**Yapılacak İşler**
A - Kaynak metinde "Karşılıksız olarak verilen" ile başlayıp "şahsa ait olur." ifadesine kadar devam eden bölümü hiçbir değişiklik yapmadan aktarınız.
B - Kaynak metne göre aşağıdaki soruları yanıtlayınız:
(i) Karşılıksız olarak verilen şeyler arasında hangileri sayılmaktadır?
(ii) Cebrail, Hz. Muhammed'e hangi yılın hangi ayında gelmiştir?
(iii) Cebrail "Oku!" dediğinde Hz. Peygamber ne söylemiştir?

**Kaynak Metin**

————————

Karşılıksız olarak verilen her bir ŞEY (emek, zaman, mal, sevgi, saygı..) o kalbi güzel kişiye tekrar (yeniden) geri döner, diye düşünebiliriz.

§  Sevap da günah da o şahsa ait olur.

§  Bizim kısaca bildiklerimiz ya da çeşitli kaynaklardan okuyup öğrenebileceğimiz çok konu var:

§  Çok kısa bir alıntı yapalım:

- Hz. Muhammed (sav)’in Hira’da bulunduğu 610 yılı Ramazan ayının son on günü içinde muhtemelen yirmi yedinci gece, bazı rivayetlere göre pazartesi günü sabaha karşı Cebrail gelerek ona Allah tarafından peygamber olarak görevlendirildiğini haber verdi.

- Bu ilk vahyi Hz. Peygamber şöyle anlatmaktadır.:

- O gece Cebrâil bana gelerek “Oku!” (İkra’) dedi. Ben okuma bilmediğimi söyledim. Bunun üzerine melek beni aldı; dayanabileceğim son noktaya kadar sıktı. Ardından beni bırakıp tekrar - “Oku!” dedi.

————————

**Kayıtlı Veriler**
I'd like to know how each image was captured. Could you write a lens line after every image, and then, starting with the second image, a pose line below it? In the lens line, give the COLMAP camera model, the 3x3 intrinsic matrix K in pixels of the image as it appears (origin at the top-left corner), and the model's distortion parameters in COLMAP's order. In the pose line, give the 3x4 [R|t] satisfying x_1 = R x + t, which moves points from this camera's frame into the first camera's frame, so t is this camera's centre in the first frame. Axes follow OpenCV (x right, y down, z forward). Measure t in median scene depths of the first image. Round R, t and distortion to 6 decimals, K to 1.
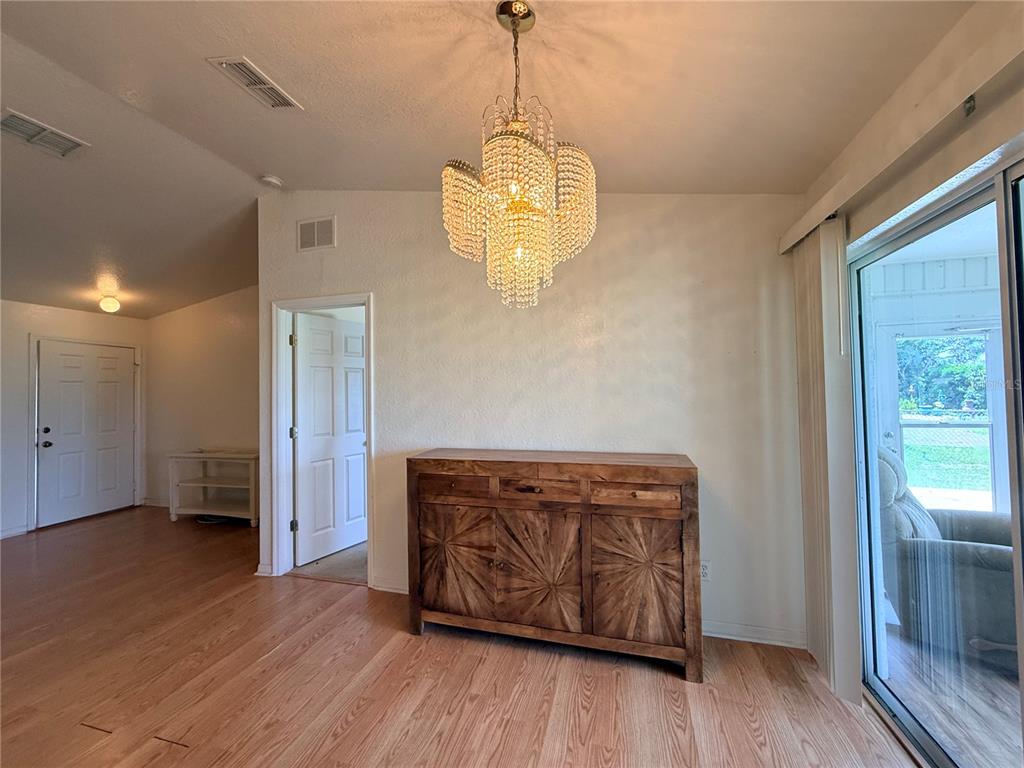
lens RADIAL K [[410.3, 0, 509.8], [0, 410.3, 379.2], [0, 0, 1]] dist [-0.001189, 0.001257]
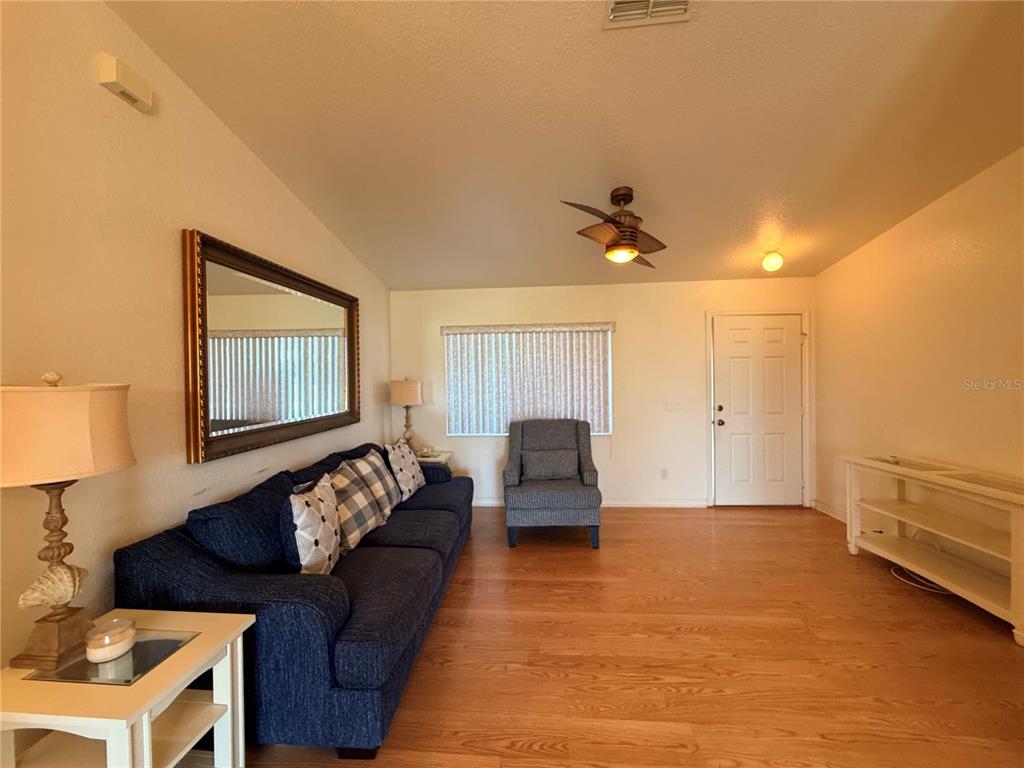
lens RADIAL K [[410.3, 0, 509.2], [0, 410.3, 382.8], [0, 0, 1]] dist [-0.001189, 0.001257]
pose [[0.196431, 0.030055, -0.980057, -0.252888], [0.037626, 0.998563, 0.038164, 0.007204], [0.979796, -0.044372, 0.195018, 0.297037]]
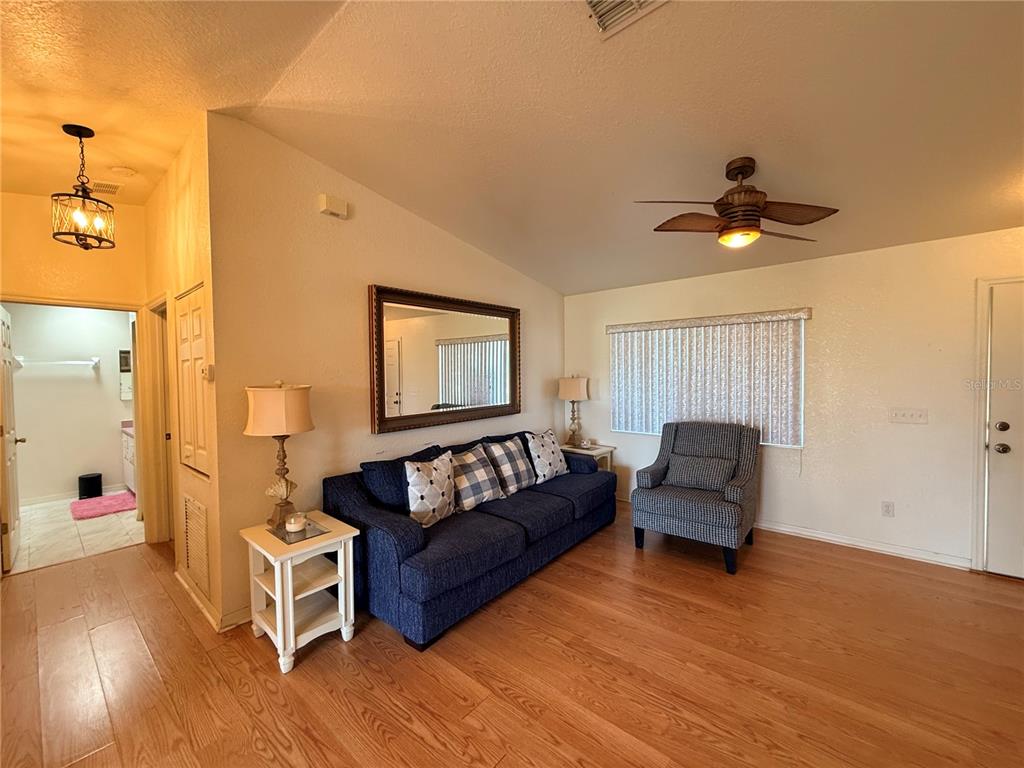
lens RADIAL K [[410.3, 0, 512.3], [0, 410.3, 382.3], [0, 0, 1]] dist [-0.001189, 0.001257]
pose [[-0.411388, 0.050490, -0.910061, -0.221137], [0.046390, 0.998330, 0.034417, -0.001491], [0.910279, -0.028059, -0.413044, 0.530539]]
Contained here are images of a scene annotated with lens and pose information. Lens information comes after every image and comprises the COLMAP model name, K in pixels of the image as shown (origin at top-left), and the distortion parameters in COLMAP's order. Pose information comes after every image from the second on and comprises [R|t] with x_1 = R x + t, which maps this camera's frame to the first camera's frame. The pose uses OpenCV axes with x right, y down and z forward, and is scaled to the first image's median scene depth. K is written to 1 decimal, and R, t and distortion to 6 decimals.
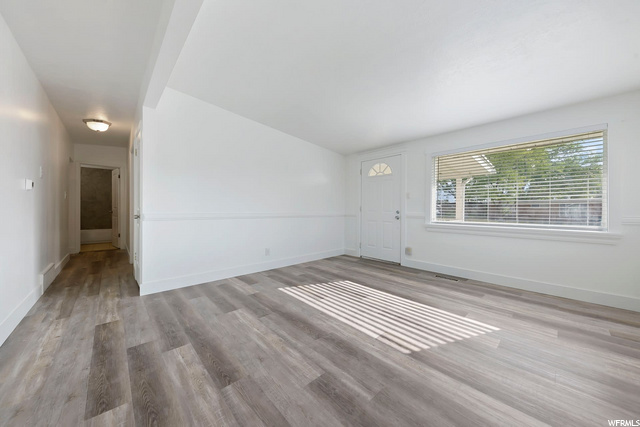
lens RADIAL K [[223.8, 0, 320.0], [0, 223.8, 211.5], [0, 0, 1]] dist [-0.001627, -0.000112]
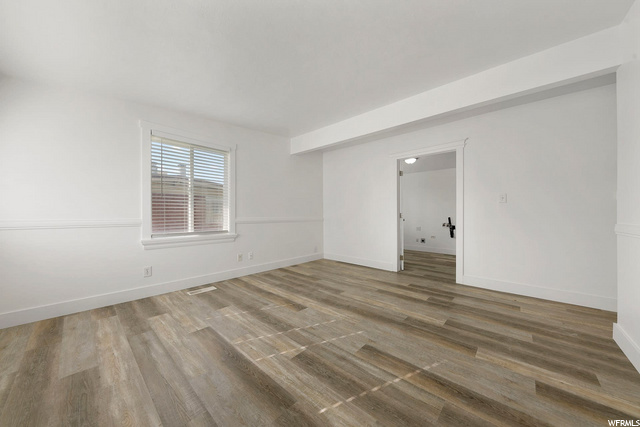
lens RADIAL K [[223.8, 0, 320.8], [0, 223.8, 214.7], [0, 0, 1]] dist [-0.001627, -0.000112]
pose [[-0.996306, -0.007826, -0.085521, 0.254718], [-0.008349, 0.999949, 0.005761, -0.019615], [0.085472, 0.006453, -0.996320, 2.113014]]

————————

**Görev Sonuçları**
A -
Karşılıksız olarak verilen her bir ŞEY (emek, zaman, mal, sevgi, saygı..) o kalbi güzel kişiye tekrar (yeniden) geri döner, diye düşünebiliriz.

§  Sevap da günah da o şahsa ait olur.

B -
(i) Emek, zaman, mal, sevgi ve saygı.
(ii) 610 yılının Ramazan ayında.
(iii) Okuma bilmediğini söylemiştir.